A study carried out at Birmingham City University’s Sir Lenny Henry Centre for Media Diversity, assessed the impact of coronavirus on independent companies led by Black, Asian and minority ethnic professionals.
Academics surveyed 20 UK organisations find how their work and businesses had been hit by the global pandemic.
It showed that two out of three organisations were losing money or commissions as a result of the virus, with 29 per cent of businesses saying they were either in ‘financial distress’ or ‘financial crisis’.

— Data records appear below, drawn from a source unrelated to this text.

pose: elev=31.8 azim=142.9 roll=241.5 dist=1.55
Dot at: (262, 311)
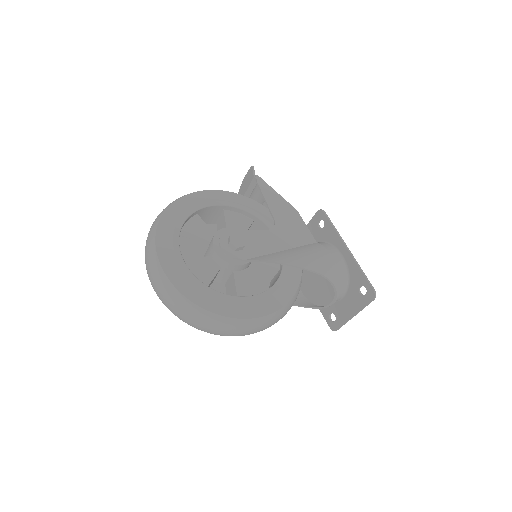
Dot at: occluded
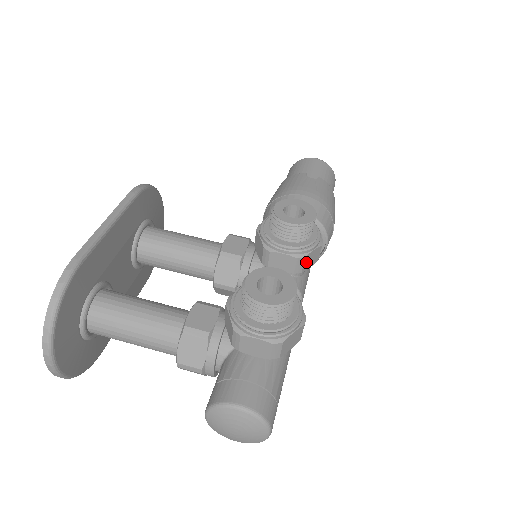
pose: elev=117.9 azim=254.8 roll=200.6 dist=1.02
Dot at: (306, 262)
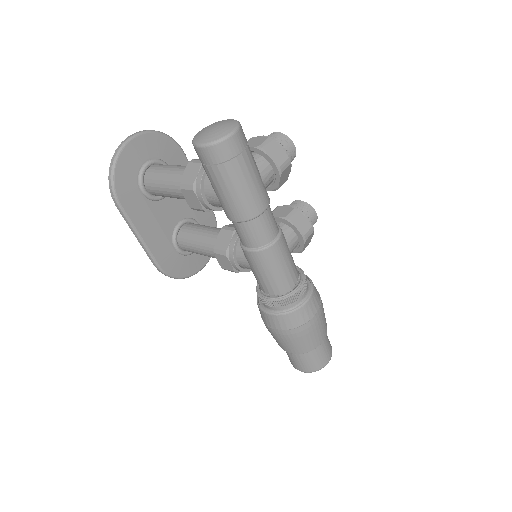
Dot at: (298, 218)
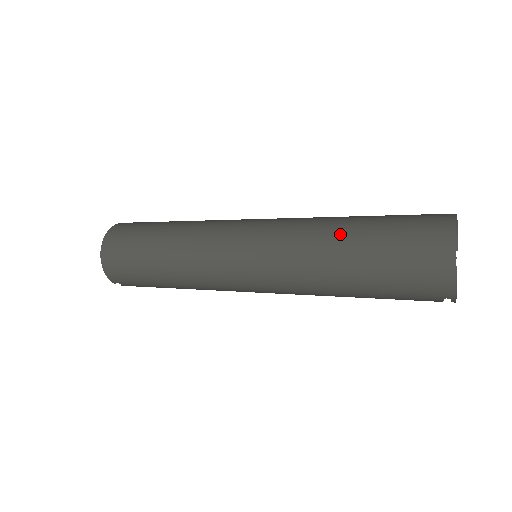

Organisations were also found to be unlikely to have applied for financial support from the government or sector and that they would most like to see ring-fenced funding for BAME-led independents to support the post-COVID recovery.
Other findings from the report include:
- Nearly half of organisations (48 per cent) are worse off as a result of the pandemic
- The vast majority of BAME-led indies have been unable to access much needed development funds
- The vast majority of BAME-led indies have not received government financial support
- The vast majority of BAME-led indies have not applied for industry relief funds
- This is clearly a sector that wants and needs targeted financial support for BAME-led indies, specifically from the industry and more generally from the government.
- 20 per cent of companies had gained commissions specifically related to COVID-19.
The research categorised a company as being BAME led where it had a CEO, MD or other senior leaders from a BAME background.
Marcus Ryder, multi-award-winning journalist and Visiting Professor at Birmingham City University’s Sir Lenny Henry Centre for Media Diversity, said: "BAME-led indies must be at the centre of any policies devised by broadcasters and the government to help them survive an unprecedented global pandemic.
“We believe this report is important in demonstrating why that's necessary.”
The COVID-19 pandemic and growth of the Black Lives Matter Movement have shone a light on how equality and representation across a number of sectors, including the media.
The Sir Lenny Henry Centre for Media Diversity was launched in March, with the aim of examining representation across the industry including journalism, acting, film, TV and radio in both front-of-house and behind the scenes roles.